The family moved back to Windham, and later to Derry Village, for the winter. When Helen married [Leonard] Jack Hayden, they first lived with her parents, but it was during the Depression and the young couple, not wanting to be a burden on her parents, asked to live year round in the small apartment in one end of the Windham cottage. Only a few other families lived on the Head at the time, although the inexpensive housing at the Beach attracted other winter residents who were having financial difficulties. For the Haydens and their young son [John], it meant three cold, depressing winters marked by some of the worst storms recorded in Hampton. Because the house had no foundation, the pipes were wrapped with cloth and newspapers were placed under the rungs to keep out the wind and cold. She recalls that the last year, the winter of 1934, was very cold and stormy; it was the year that the boulevard on North Beach was destroyed by a major storm. The Haydens watched cottages being smashed and automobiles being picked up by waves and deposited on cottage porches.

"We survived it," Helen says, "but I will say this, it cured me of my enthusiasm for the Beach which I had loved and loved to swim in ..... But I have never wanted to be where I had to watch that ocean all winter again."

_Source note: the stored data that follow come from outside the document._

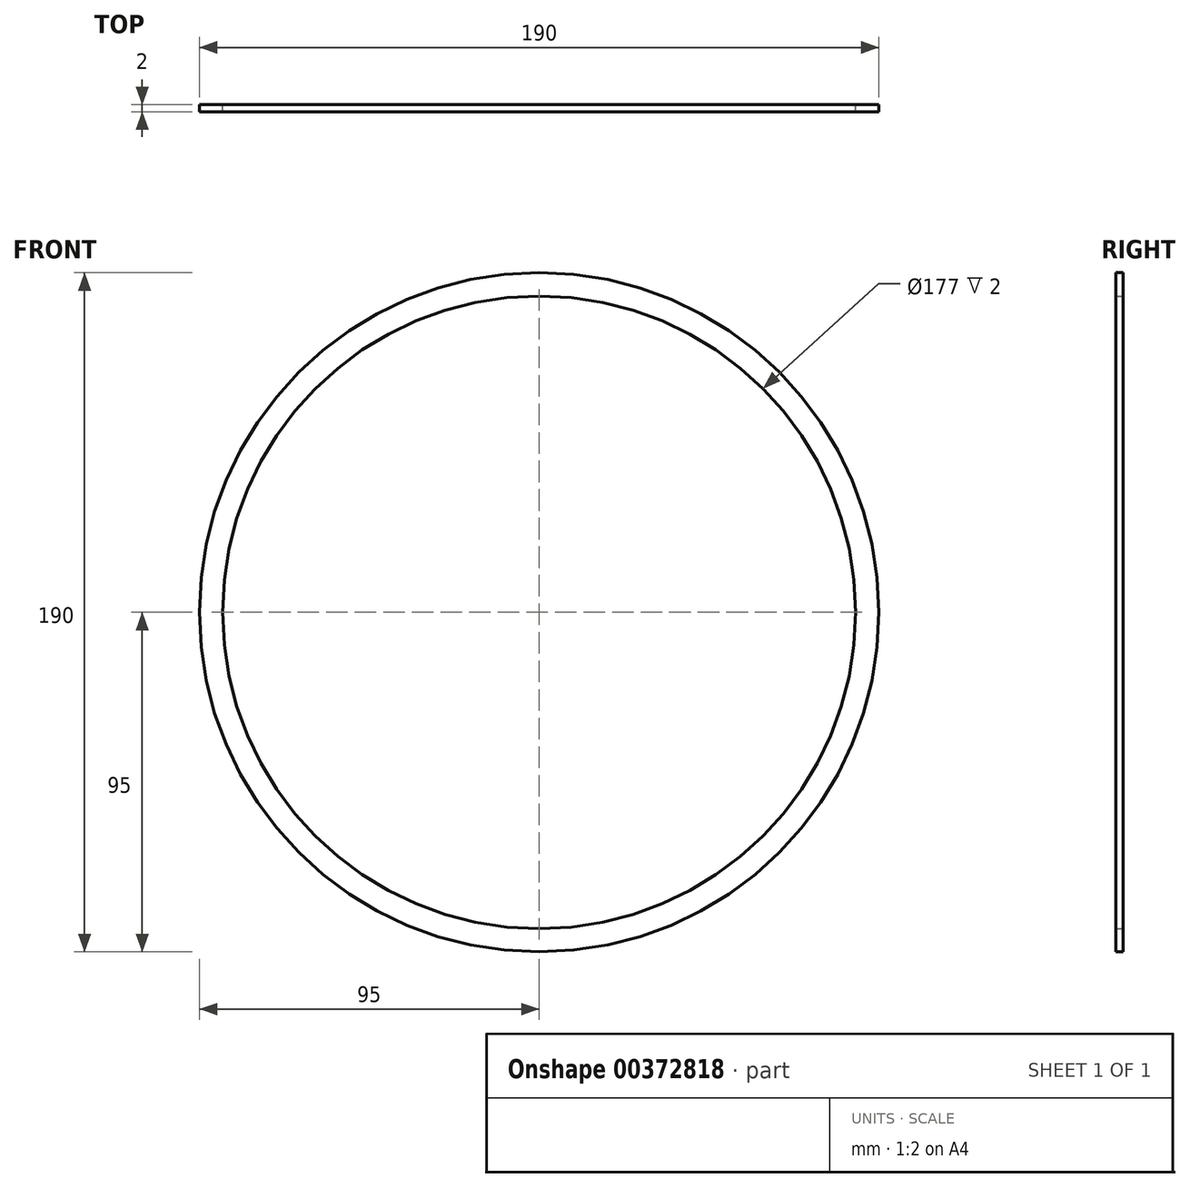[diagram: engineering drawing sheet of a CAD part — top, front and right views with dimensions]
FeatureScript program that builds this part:
annotation { "Feature Type Name" : "Feature", "Feature Type Description" : "" }
export const myFeature = defineFeature(function(context is Context, id is Id, definition is map)
    precondition{}
    {
        {
            var Q0;
            Q0=qCreatedBy(makeId("Front.planeOp"),FACE);
            var sketch = newSketch(context, id + "F0", { "sketchPlane" : qUnion([Q0])});
            skCircle(sketch, "E0", {"center": v(0, 0) * mm, "radius": 95 * mm});
            skCircle(sketch, "E1", {"center": v(0, 0) * mm, "radius": 87.5 * mm});
            skCircle(sketch, "E2", {"center": v(0, 0) * mm, "radius": 88.5 * mm});
            skSolve(sketch);
        }
        {
            var Q0;
            Q0=makeQuery(id+"F0.imprint","IMPRINT",FACE,{"disambiguationData":[TD([[makeQuery(id+"F0.imprint","IMPRINT",EDGE,{"derivedFrom":sQuery(id+"F0.wireOp",EDGE,"E0")}),1.0]])]});
            extrude(context, id + "F1", {"entities" : qUnion([Q0]), "depth" : 2 * mm});
        }
        {
            var Q0;
            Q0=sQuery(id+"F0.wireOp",EDGE,"E1");
            extrude(context, id + "F2", {"bodyType" : ToolBodyType.SURFACE, "surfaceEntities" : qUnion([Q0]), "depth" : 20 * mm});
        }
    });
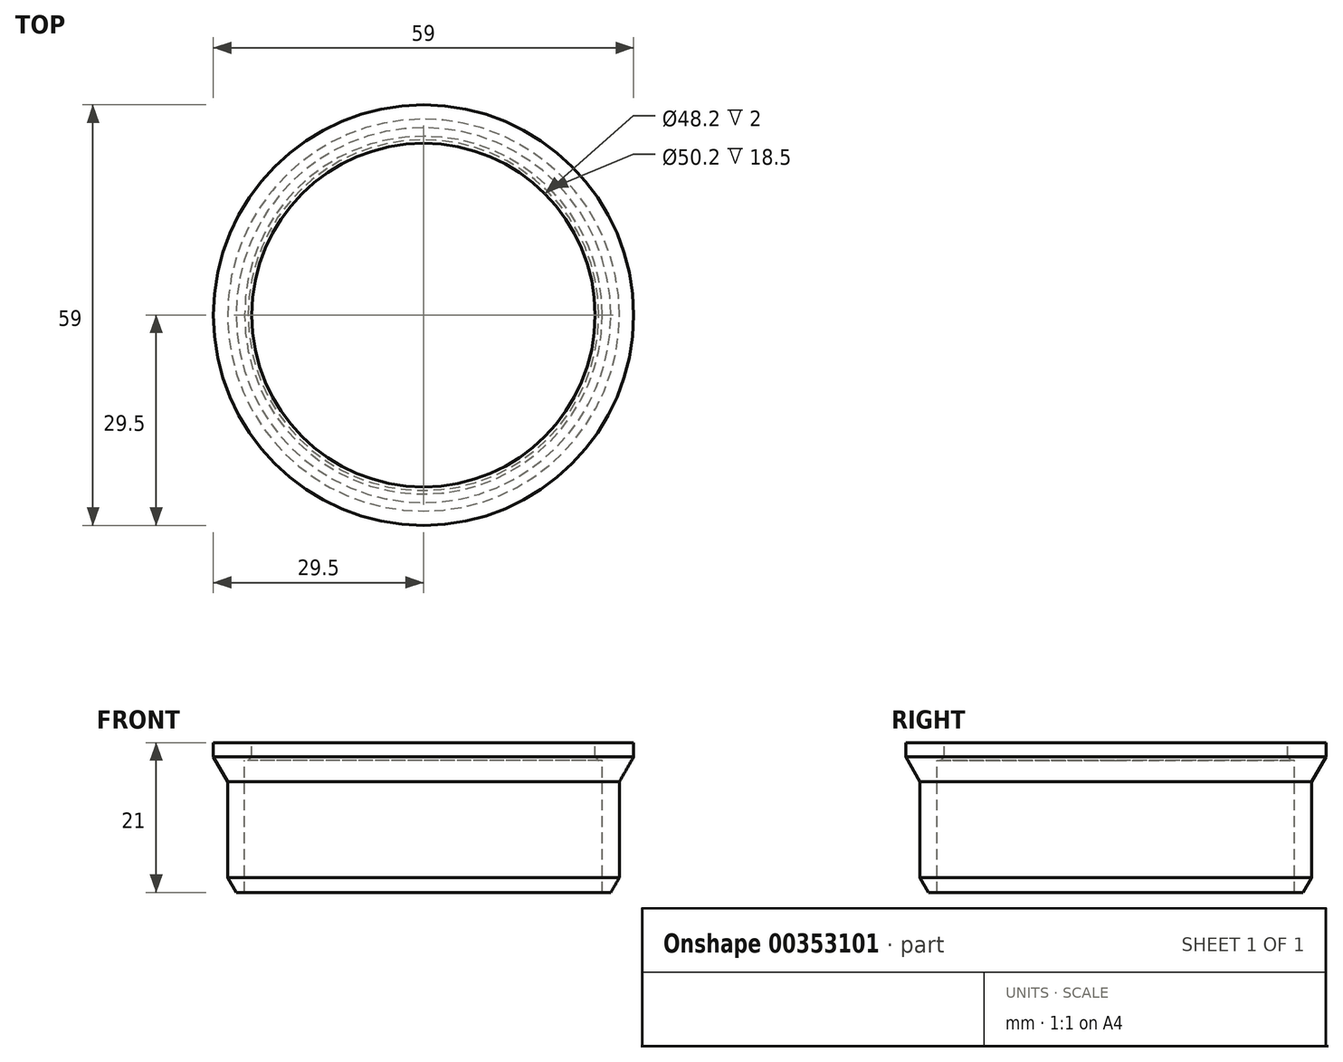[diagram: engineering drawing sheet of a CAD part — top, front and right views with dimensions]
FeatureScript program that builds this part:
annotation { "Feature Type Name" : "Feature", "Feature Type Description" : "" }
export const myFeature = defineFeature(function(context is Context, id is Id, definition is map)
    precondition{}
    {
        {
            var Q0;
            Q0=qCreatedBy(makeId("Front.planeOp"),FACE);
            var sketch = newSketch(context, id + "F0", { "sketchPlane" : qUnion([Q0])});
            skLineSegment(sketch, "E0", {"start": v(24.1, -14.37) * mm, "end": v(24.1, -16.37) * mm});
            skLineSegment(sketch, "E1", {"start": v(25.1, -16.87) * mm, "end": v(24.6, -16.87) * mm});
            skLineSegment(sketch, "E2", {"start": v(25.1, -16.87) * mm, "end": v(25.1, -35.37) * mm});
            skLineSegment(sketch, "E3", {"start": v(25.1, -35.37) * mm, "end": v(26.3, -35.37) * mm});
            skLineSegment(sketch, "E4", {"start": v(26.3, -35.37) * mm, "end": v(27.5, -33.3) * mm});
            skLineSegment(sketch, "E5", {"start": v(29.5, -16.37) * mm, "end": v(29.5, -14.37) * mm});
            skLineSegment(sketch, "E6", {"start": v(29.5, -14.37) * mm, "end": v(24.1, -14.37) * mm});
            skLineSegment(sketch, "E7", {"start": v(0, 24.42) * mm, "end": v(0, -13.18) * mm, "construction": true});
            skLineSegment(sketch, "E8", {"start": v(24.6, -16.87) * mm, "end": v(24.1, -16.37) * mm});
            skPoint(sketch, "E9.orphan", {"position": v(24.1, -16.87) * mm});
            skLineSegment(sketch, "E10", {"start": v(27.5, -33.3) * mm, "end": v(27.5, -19.83) * mm});
            skLineSegment(sketch, "E11", {"start": v(27.5, -19.83) * mm, "end": v(29.5, -16.37) * mm});
            skSolve(sketch);
        }
        {
            var Q0;
            Q0=makeQuery(id+"F0.imprint","IMPRINT",FACE,{"disambiguationData":[TD([[makeQuery(id+"F0.imprint","IMPRINT",EDGE,{"derivedFrom":sQuery(id+"F0.wireOp",EDGE,"E0")}),1.0]])]});
            var Q1;
            Q1=sQuery(id+"F0.wireOp",EDGE,"E7");
            revolve(context, id + "F1", {"entities" : qUnion([Q0]), "axis" : qUnion([Q1]), "revolveType" : RevolveType.FULL});
        }
    });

Adjacent to Lewis Nudd's Eagle House was his nephew Eugene Nudd's house, field, and barn. Fishermen and gunners used to store their gear in Nudd's barn. About 1920, he turned the field into one of the Beach's first formal campgrounds, complete with toilets. Here campers returned year after year, pitching tents and sleeping on cots. The building used for the toilets and as rental property had been David Nudd's old office, moved to that spot from the Landing. After Eugene's death, the old building was moved two more times and now sits on Landing Road again, near the entrance to the town dump.

In 1921, the Dance Carnival was built at the base of the Head on the south side, and when it burned in 1929, it was replaced with another Beach landmark, the Rocky Bend, a store and dining room. That was in turn replaced in the late 1970s by the Rocky Bend Condominiums.

When the State acquired most of the shoreline from the Town in 1933, pledging to build breakwaters, Boar's Head was not included. The residents had to provide their own protection, and the Greenman family continued to work on its own breakwater and to seed the slope to prevent erosion.

The 1953 bill that authorized state funding for the breakwater from the end of the North Beach breakwater to the Head and from the Head south (the existing breakwater) did not allow for funds for Boar's Head. In 1955, the Boar's Head residents, who at this numbered 60 families with property valued at some $300,000, convinced State Representative Douglass Hunter to file a bill seeking $30,000 in funds that were left over from the 1953 breakwater project. The House Public Works Committee held a hearing on the matter at the fire station, at the conclusion of which, as usual, Deputy Fire Chief Perley George served lobster stew. Some work was done as a result, but not until 1957 did the State place tons of rock around the sides of the Head. Some $45,000 in state aid was finally expended, but, in 1958, Greenman's concrete breakwater, on which he had spent some $40,000 over the years, was badly damaged by winter storms. Again residents protested that the landmark was being eroded away. Federal money was not available because the land was privately owned, but the 1961 legislature finally voted funds to rebuild this breakwater.